* **WHAT THE TASK REQUIRES**
Copy out verbatim, from the records below, the lines running from the line containing "children and their" through the line containing "Ashton Place at all?", both of those lines included.

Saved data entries
━━━━━━━━━━━━━━━━━━━━━━━━━━━━━━

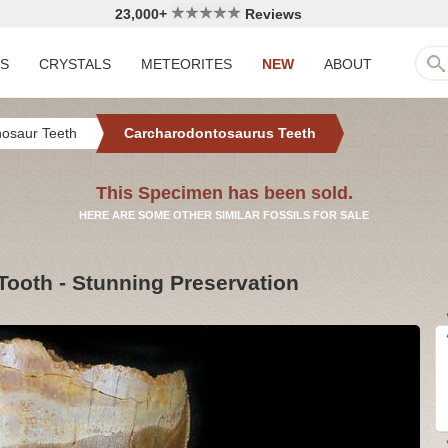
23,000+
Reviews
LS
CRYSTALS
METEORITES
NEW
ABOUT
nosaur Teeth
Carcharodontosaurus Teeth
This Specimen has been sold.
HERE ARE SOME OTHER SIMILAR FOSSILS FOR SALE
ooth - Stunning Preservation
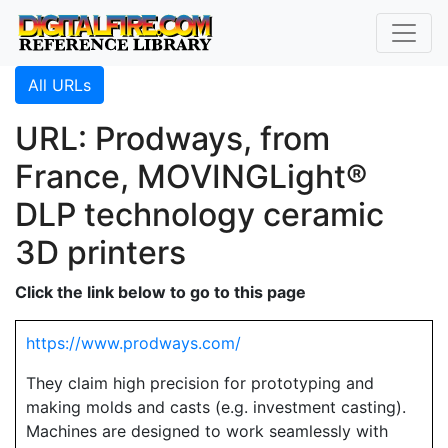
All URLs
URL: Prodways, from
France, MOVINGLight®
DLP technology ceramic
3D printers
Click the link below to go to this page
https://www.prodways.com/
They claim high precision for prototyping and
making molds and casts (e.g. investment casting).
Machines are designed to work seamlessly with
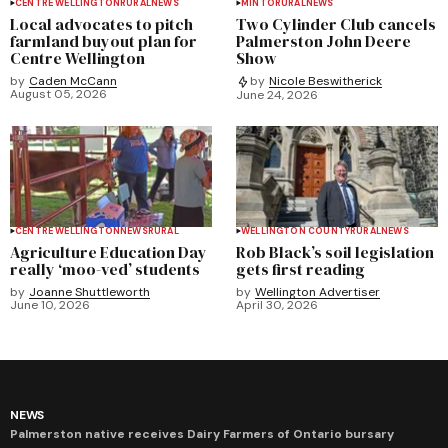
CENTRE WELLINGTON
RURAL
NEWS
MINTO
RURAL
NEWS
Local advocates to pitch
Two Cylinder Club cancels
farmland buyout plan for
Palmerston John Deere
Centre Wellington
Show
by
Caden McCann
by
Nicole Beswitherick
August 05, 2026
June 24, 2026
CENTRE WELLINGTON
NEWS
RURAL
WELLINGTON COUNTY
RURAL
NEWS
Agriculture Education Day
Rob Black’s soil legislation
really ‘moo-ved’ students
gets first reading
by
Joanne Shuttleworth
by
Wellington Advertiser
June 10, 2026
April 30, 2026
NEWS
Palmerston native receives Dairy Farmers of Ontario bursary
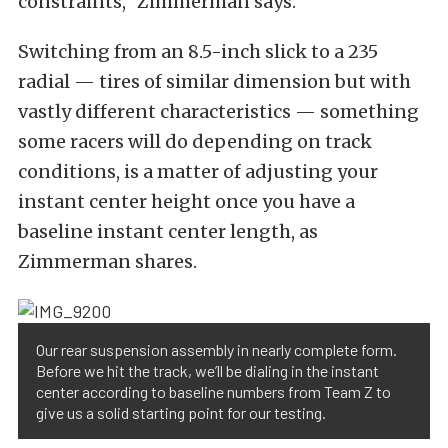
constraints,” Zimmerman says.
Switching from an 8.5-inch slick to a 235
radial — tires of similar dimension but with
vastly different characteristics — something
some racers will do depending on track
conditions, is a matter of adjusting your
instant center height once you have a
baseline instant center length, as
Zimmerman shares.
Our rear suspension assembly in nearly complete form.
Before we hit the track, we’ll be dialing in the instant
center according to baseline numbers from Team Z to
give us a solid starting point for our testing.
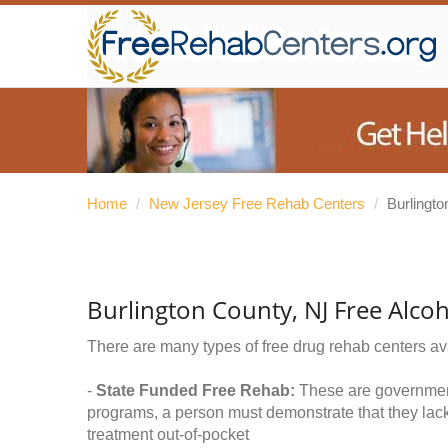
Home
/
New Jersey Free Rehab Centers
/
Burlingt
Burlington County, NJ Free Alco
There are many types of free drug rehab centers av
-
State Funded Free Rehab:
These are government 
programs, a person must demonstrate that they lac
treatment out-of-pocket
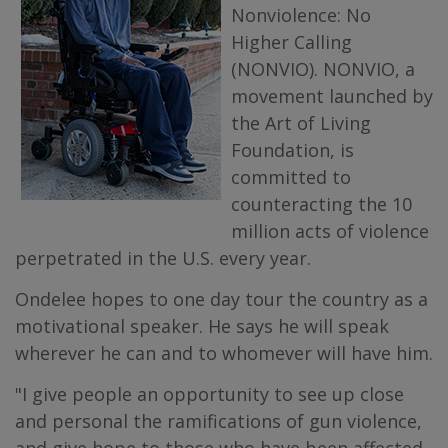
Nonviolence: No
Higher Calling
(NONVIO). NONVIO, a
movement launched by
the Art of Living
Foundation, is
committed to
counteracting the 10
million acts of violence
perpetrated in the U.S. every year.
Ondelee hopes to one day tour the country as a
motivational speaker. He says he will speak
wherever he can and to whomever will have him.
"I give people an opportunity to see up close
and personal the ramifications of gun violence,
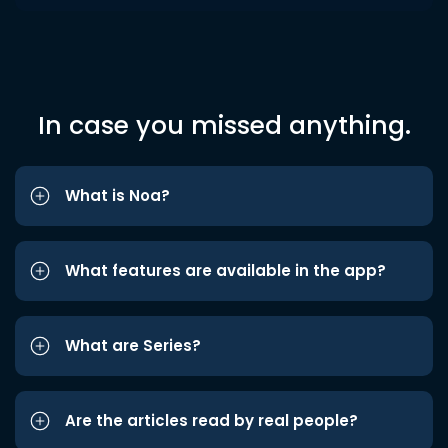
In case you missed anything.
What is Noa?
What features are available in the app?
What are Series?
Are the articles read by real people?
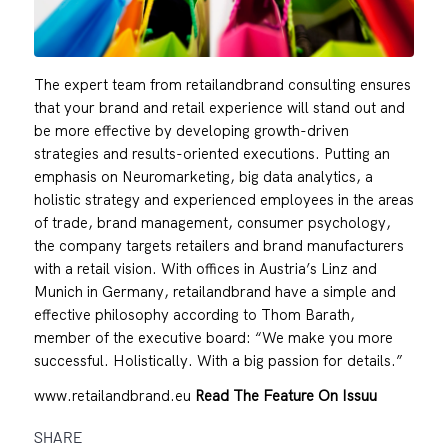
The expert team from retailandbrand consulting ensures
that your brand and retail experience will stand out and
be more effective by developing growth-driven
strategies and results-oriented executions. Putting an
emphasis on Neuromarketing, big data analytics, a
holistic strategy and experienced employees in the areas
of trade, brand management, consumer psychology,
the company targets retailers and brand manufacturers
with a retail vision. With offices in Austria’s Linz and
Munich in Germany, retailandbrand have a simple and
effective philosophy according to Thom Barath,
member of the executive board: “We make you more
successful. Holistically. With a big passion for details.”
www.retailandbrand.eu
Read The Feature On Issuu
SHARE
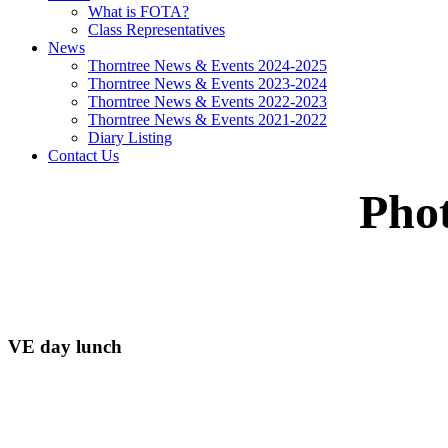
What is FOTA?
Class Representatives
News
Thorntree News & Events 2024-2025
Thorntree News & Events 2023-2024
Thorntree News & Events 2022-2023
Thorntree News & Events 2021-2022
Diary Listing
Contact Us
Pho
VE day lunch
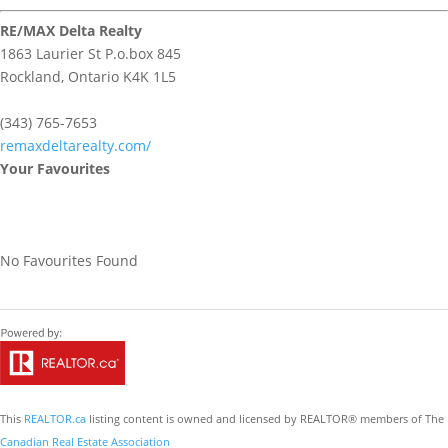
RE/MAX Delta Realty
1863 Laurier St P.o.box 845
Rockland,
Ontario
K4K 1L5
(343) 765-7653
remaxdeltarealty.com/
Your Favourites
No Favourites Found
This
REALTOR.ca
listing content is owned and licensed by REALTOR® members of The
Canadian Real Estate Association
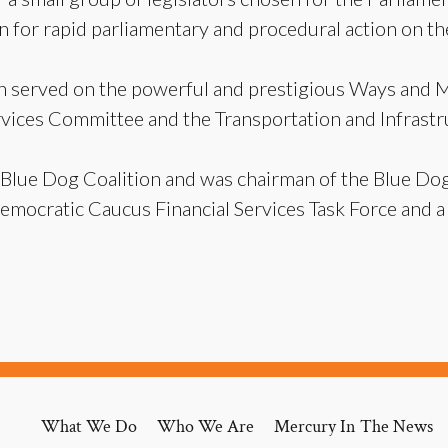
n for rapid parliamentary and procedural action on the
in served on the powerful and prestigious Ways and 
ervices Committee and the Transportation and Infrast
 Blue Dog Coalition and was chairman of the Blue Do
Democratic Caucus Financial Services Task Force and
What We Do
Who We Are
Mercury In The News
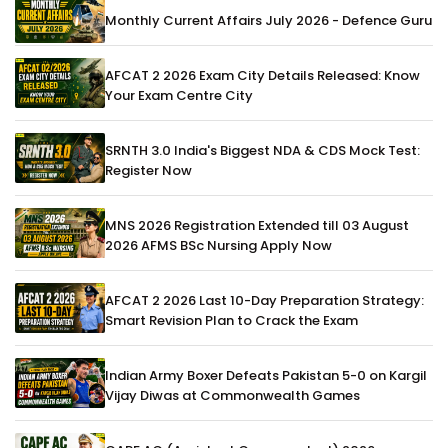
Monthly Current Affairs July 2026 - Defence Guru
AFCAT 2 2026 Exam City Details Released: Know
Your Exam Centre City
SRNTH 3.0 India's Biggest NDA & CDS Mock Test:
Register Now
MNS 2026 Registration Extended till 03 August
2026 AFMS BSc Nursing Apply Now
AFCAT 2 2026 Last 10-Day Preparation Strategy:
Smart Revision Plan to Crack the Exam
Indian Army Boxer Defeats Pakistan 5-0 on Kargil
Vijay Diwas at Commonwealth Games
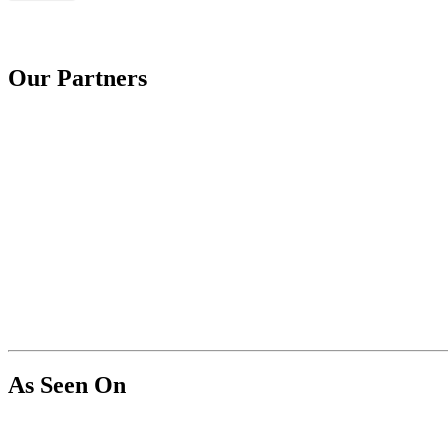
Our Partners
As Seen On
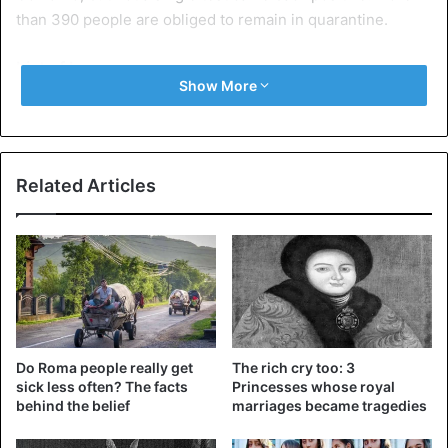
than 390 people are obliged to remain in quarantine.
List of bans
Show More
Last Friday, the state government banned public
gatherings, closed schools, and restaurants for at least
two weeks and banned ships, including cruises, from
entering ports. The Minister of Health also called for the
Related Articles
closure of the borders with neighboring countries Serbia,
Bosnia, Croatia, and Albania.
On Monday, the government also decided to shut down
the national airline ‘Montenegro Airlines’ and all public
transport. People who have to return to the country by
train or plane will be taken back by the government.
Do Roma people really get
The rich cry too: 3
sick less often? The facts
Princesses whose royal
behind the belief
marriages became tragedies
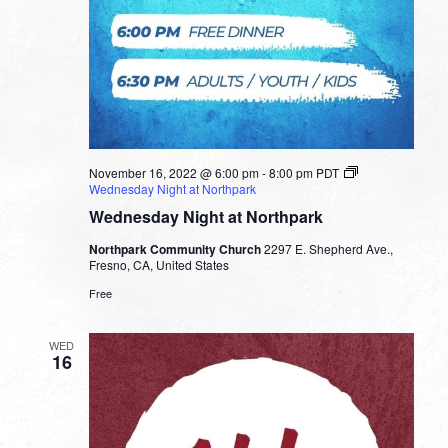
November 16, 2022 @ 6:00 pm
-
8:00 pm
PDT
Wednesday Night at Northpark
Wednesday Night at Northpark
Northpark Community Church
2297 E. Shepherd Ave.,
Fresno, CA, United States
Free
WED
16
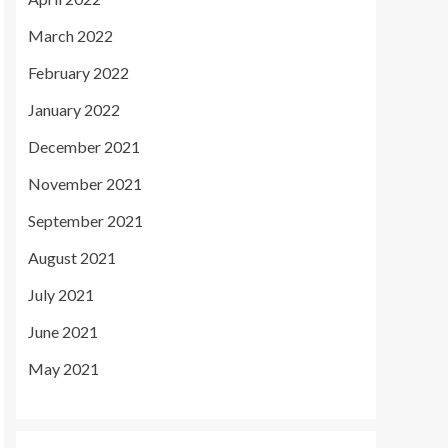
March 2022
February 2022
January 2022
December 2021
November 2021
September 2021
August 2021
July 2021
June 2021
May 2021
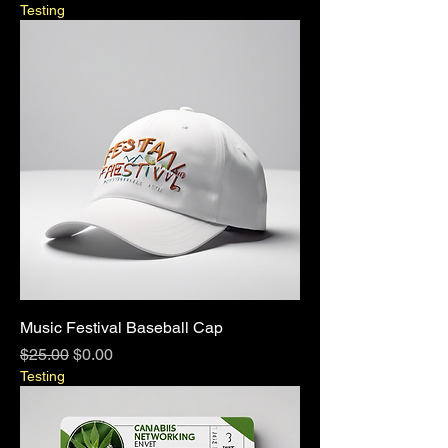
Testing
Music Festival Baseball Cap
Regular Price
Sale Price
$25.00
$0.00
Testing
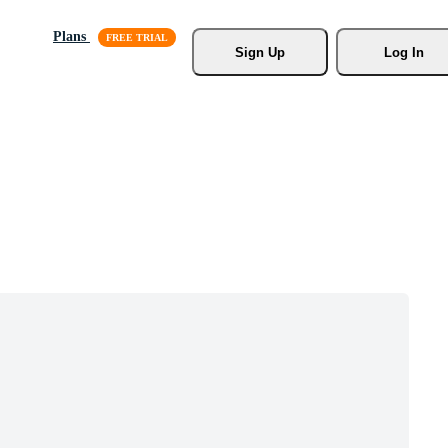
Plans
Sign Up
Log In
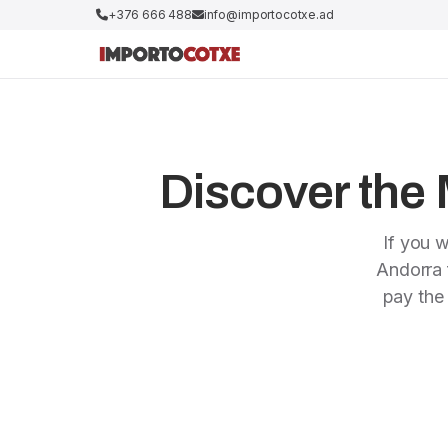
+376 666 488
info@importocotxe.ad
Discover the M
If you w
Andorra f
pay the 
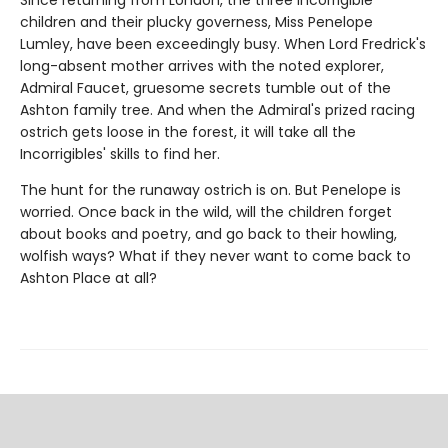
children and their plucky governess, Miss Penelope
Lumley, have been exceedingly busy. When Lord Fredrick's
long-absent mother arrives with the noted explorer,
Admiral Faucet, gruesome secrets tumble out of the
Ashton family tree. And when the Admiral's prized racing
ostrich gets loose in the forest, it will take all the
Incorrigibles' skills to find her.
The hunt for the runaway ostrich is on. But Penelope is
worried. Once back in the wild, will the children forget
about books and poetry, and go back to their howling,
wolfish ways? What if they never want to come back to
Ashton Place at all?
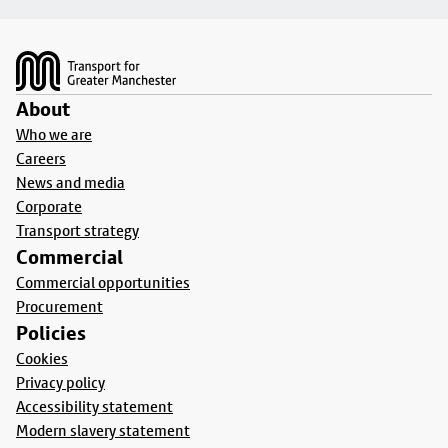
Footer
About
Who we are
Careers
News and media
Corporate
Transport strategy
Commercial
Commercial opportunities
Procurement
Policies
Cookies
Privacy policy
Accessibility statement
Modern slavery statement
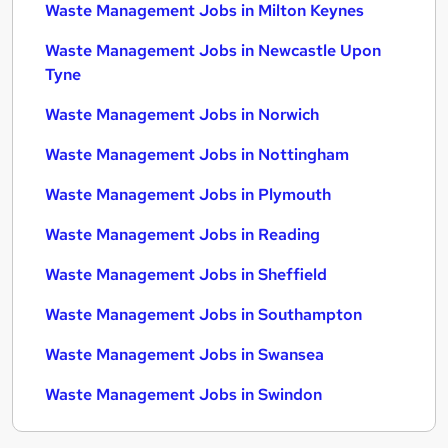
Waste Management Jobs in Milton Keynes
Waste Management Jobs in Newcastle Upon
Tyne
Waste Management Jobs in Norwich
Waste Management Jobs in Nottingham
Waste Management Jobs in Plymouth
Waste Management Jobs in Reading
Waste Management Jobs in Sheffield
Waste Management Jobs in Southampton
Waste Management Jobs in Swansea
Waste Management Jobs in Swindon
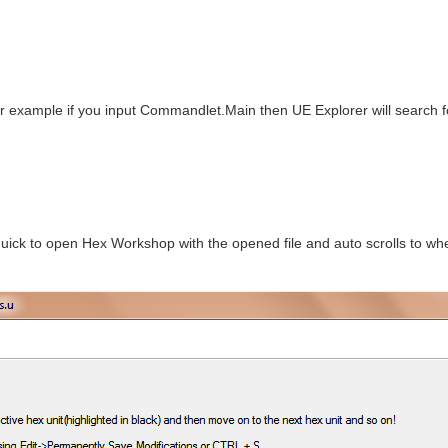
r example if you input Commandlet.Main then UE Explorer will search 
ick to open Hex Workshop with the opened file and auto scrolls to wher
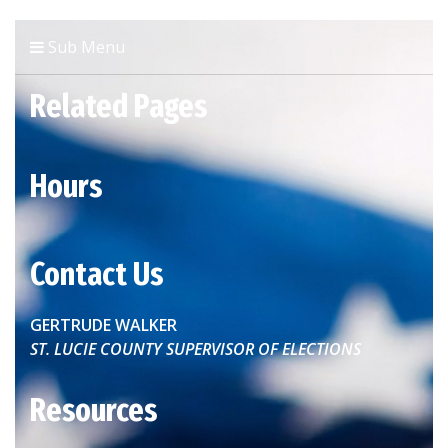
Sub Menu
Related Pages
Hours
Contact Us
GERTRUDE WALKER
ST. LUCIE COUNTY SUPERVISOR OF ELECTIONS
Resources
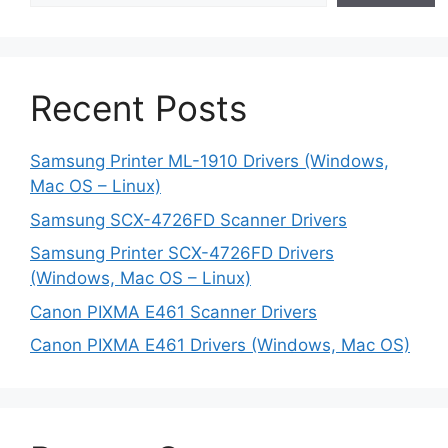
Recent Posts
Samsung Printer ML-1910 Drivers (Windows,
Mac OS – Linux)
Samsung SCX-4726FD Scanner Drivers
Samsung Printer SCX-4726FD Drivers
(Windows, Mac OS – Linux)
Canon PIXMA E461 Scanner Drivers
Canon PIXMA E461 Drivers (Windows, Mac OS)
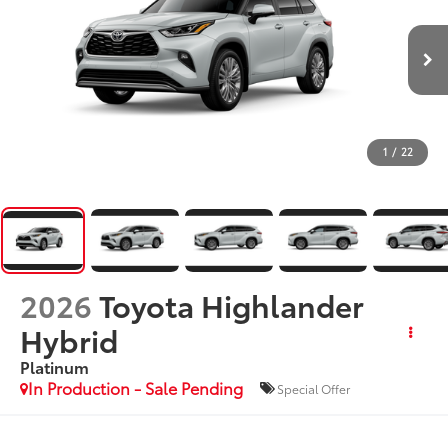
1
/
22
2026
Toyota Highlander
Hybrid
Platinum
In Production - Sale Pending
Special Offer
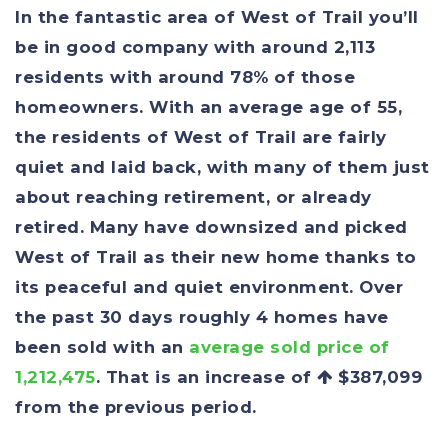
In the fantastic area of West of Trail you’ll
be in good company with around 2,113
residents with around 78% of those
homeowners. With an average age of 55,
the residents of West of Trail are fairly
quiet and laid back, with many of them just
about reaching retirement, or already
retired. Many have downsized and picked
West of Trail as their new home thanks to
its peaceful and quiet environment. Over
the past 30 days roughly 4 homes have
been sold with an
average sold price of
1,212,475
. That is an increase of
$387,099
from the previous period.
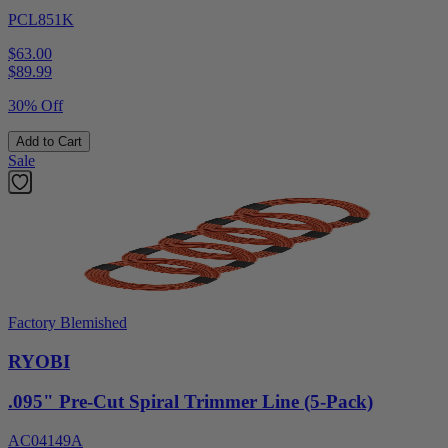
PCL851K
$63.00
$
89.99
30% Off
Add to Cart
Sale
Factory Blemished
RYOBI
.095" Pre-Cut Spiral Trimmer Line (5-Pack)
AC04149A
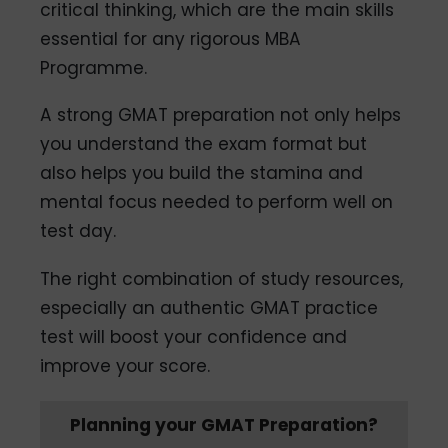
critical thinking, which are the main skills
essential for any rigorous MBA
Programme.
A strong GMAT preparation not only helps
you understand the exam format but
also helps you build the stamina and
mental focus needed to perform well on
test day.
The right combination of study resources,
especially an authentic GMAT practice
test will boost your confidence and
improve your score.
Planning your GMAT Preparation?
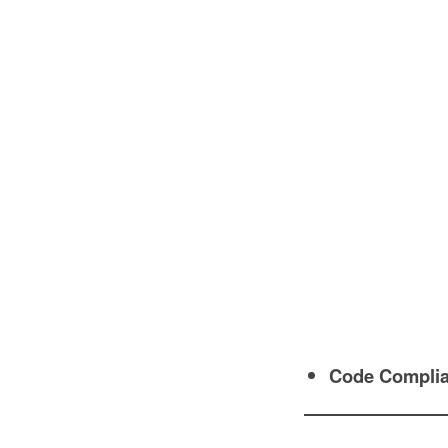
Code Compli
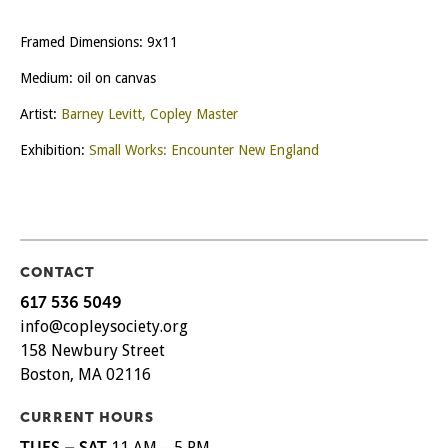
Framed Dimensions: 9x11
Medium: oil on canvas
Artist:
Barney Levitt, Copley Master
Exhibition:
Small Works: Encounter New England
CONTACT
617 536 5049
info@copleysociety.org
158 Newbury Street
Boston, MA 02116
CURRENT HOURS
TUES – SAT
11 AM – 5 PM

━━━━━━━━━━━━━━━━━━━━━━━━━━━━━━

* **SOLUTION**
children and their plucky governess, Miss Penelope
Lumley, have been exceedingly busy. When Lord Fredrick's
long-absent mother arrives with the noted explorer,
Admiral Faucet, gruesome secrets tumble out of the
Ashton family tree. And when the Admiral's prized racing
ostrich gets loose in the forest, it will take all the
Incorrigibles' skills to find her.
The hunt for the runaway ostrich is on. But Penelope is
worried. Once back in the wild, will the children forget
about books and poetry, and go back to their howling,
wolfish ways? What if they never want to come back to
Ashton Place at all?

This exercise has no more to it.